Americans care deeply about the sanctity of marriage. Many hold it as a core value of family life, a path that leads to God's plan for us. Others view it as a legal issue which provides clarification for purposes of taxation, employee benefits, and inheritance. Whatever view you may take, knowing the history of marriage can offer insight into the raging debate that surrounds it.

The Christian faith introduced marriage to its followers much later than most people suspect. The Catholic Church has had seven sacraments, but for the majority of its life it only had five; Baptism, Eucharist, Confirmation, Holy Orders, and Last Rites. Each of these came from a Biblical source, such as the Baptism of Jesus, the Last Supper, and Jesus instructing Peter to build His Church.

Although people often quote Genesis in describing marriage as a sanctified union, it has no precedent in the Bible.
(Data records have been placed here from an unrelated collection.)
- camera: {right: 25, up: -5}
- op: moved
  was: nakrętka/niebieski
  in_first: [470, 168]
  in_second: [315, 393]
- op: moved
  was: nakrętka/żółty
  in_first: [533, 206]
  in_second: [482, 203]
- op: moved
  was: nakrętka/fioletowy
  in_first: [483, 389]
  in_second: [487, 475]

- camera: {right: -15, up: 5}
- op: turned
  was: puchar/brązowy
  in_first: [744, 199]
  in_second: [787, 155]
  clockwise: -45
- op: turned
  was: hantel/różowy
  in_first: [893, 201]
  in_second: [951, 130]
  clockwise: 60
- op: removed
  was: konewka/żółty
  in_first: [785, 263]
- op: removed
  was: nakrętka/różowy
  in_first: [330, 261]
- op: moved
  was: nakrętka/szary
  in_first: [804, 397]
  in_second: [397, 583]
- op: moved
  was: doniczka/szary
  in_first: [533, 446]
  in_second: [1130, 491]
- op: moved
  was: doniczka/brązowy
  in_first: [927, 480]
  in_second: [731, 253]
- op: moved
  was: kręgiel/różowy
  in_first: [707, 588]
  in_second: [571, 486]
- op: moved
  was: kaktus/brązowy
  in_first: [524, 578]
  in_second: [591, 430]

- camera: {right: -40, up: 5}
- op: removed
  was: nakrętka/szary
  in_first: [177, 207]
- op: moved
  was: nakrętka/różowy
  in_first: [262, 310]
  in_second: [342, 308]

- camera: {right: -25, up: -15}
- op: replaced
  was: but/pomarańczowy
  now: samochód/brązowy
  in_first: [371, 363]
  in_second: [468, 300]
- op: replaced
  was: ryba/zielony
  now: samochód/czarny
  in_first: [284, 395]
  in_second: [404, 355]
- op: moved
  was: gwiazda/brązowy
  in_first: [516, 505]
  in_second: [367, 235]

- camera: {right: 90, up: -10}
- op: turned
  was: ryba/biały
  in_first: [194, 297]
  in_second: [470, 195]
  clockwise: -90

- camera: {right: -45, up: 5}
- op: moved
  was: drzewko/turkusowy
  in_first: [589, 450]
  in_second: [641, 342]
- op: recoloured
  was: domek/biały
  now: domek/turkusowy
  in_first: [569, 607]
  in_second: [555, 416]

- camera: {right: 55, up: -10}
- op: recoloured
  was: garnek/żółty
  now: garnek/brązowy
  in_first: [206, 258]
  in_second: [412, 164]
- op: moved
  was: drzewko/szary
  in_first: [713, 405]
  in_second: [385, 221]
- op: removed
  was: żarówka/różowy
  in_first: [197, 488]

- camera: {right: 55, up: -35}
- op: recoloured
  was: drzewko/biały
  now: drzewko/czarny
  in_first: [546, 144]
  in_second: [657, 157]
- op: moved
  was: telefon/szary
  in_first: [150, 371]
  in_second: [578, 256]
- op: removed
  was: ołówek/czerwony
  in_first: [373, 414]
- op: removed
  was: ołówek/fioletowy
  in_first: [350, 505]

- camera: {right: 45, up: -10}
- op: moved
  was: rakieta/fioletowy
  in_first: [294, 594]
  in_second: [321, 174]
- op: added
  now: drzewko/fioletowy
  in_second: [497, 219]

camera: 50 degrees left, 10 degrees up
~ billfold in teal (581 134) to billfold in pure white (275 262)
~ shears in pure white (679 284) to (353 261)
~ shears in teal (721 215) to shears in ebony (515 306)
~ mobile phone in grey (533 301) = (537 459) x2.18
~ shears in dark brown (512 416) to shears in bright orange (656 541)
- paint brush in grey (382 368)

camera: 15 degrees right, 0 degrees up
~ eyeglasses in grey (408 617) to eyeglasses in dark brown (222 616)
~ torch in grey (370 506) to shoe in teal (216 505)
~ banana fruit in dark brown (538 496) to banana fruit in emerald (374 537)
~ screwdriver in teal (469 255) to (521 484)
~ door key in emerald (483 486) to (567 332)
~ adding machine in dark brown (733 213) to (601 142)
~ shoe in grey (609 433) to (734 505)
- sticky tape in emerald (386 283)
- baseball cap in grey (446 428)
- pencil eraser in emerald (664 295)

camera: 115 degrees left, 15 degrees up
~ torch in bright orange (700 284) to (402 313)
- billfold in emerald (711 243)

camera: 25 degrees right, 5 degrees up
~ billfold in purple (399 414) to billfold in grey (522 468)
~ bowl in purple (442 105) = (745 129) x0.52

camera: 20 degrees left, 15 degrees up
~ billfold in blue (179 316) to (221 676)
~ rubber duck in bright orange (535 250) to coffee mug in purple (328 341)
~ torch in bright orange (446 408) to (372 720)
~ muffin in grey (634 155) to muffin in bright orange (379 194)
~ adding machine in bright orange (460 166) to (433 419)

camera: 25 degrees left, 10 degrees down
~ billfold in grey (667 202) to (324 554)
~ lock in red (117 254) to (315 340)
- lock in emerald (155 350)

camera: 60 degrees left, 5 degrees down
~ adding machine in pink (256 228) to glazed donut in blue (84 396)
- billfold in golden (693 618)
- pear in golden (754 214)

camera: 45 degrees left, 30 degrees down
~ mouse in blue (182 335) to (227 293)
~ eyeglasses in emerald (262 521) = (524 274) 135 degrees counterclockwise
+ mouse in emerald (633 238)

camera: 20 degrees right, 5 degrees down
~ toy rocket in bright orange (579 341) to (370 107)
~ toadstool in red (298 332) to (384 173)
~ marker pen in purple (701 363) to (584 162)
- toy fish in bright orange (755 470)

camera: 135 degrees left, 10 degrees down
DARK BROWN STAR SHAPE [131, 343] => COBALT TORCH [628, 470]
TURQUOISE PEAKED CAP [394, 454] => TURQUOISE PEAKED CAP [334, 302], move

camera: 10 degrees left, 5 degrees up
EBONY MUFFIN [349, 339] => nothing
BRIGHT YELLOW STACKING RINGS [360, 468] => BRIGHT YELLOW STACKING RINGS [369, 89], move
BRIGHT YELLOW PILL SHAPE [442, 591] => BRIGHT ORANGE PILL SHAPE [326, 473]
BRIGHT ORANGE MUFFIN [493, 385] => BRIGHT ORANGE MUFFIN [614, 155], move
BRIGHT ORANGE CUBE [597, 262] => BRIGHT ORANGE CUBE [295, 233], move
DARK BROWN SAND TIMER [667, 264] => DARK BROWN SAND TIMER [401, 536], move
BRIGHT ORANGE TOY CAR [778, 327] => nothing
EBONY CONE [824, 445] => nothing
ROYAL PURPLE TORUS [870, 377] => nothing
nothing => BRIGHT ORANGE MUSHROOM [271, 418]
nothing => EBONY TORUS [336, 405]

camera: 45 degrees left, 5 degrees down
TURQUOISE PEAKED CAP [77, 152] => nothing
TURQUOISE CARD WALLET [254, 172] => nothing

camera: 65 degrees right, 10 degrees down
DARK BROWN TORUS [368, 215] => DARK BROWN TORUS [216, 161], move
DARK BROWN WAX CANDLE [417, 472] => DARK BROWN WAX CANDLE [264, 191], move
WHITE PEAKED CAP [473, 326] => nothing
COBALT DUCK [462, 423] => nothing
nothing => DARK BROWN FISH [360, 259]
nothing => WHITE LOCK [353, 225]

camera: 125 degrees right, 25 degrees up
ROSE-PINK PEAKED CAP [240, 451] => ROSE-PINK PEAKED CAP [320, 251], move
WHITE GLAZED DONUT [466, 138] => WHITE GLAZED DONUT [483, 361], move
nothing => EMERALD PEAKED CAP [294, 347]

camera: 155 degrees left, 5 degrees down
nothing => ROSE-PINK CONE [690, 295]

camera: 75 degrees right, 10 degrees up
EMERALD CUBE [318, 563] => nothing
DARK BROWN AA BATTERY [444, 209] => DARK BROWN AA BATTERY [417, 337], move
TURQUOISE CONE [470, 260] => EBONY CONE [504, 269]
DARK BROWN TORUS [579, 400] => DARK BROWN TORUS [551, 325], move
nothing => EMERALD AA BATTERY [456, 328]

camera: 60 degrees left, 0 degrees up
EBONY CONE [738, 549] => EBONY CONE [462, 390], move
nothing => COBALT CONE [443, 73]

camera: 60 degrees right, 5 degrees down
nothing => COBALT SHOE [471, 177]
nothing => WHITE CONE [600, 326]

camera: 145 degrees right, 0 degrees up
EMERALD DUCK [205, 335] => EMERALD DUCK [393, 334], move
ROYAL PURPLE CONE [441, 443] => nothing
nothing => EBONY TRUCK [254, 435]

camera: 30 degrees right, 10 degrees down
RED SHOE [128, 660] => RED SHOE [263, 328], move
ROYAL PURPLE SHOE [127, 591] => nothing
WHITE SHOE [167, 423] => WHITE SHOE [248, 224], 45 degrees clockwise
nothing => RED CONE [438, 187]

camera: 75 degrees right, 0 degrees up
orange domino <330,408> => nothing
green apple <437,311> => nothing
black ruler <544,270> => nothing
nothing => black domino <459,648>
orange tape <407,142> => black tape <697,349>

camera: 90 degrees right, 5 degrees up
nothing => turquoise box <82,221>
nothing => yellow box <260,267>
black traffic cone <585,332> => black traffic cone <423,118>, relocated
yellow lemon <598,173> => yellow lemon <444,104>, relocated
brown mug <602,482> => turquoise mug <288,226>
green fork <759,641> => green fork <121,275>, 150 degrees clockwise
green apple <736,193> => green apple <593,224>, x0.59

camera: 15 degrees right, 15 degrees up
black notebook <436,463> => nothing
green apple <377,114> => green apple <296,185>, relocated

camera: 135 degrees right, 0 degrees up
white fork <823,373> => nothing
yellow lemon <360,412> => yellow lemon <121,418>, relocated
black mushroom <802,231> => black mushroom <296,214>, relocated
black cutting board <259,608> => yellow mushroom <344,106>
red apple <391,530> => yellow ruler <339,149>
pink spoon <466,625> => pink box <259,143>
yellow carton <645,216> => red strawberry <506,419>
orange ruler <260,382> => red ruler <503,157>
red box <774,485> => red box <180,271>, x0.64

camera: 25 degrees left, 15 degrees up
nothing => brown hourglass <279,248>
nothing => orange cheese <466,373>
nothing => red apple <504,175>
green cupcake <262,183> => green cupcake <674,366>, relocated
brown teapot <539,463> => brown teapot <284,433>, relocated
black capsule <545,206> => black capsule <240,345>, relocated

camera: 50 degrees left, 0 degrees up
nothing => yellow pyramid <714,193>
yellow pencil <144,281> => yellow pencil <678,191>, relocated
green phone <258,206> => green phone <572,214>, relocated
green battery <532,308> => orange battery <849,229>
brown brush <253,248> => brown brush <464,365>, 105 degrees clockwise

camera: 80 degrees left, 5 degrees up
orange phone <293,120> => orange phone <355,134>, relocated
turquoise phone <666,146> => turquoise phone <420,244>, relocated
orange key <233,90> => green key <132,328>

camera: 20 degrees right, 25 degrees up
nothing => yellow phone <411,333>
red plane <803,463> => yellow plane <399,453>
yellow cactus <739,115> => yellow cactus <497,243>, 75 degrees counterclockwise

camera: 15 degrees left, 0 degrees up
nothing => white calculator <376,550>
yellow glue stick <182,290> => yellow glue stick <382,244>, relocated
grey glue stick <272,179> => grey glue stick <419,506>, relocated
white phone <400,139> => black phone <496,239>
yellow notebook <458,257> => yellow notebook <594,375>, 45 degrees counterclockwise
Marriage in the Christian world held a purely legal connotation until 1215, and people treated it the same as any other contract. Laws of primogeniture--the rights of the firstborn son--required a strict definition of marriage. The Church forced monks and priests to take vows of celibacy not out of holy purity, but to prevent them from willing Church property to their children as an inheritance. Kings and lesser noblemen manipulated it to form alliances, treaties, and larger territories. These aristocrats viewed their daughters and wives as possessions, which they traded to other aristocrats like money. Remnants of this still exist in modern marriage ceremonies; the father "gives away" the bride, and we expect engagement rings to represent a financial commitment as well as an emotional one. Medieval marriage served the function of a social contract, void of religious significance. As such, historians have found instances of same-sex marriages (though not necessarily gay) in the first 1000 years of Christian Europe.

The Fourth Lateran Council met in 1215, and there the Church decided to add Marriage (as well as Reconciliation) to its list of sacraments. Before that meeting, marriage was not sanctified. For perspective, William of Normandy conquered England, several authors had written their own accounts of the legend of King Arthur, and Halley's Comet had already been identified (though not by Halley).

The conservative aristocracy hated the Church's decision. While we may not see any problem with a religious context for marriage, the Fourth Lateran Council granted the Church the power to determine the legality of any marriage. Therefore, if the Pope didn't approve of an alliance, treaty or larger territory that the aristocrats intended to form, he could annul the marriage, which would void the contract.

Things change; nothing in the Universe remains constant except matter and energy. While marriage has only been holy for a relatively short span of history, that does not imply that it can't be held as sacred at all, nor does it imply that it must be held sacred. This is simply a brief history, which will better inform your decision-making.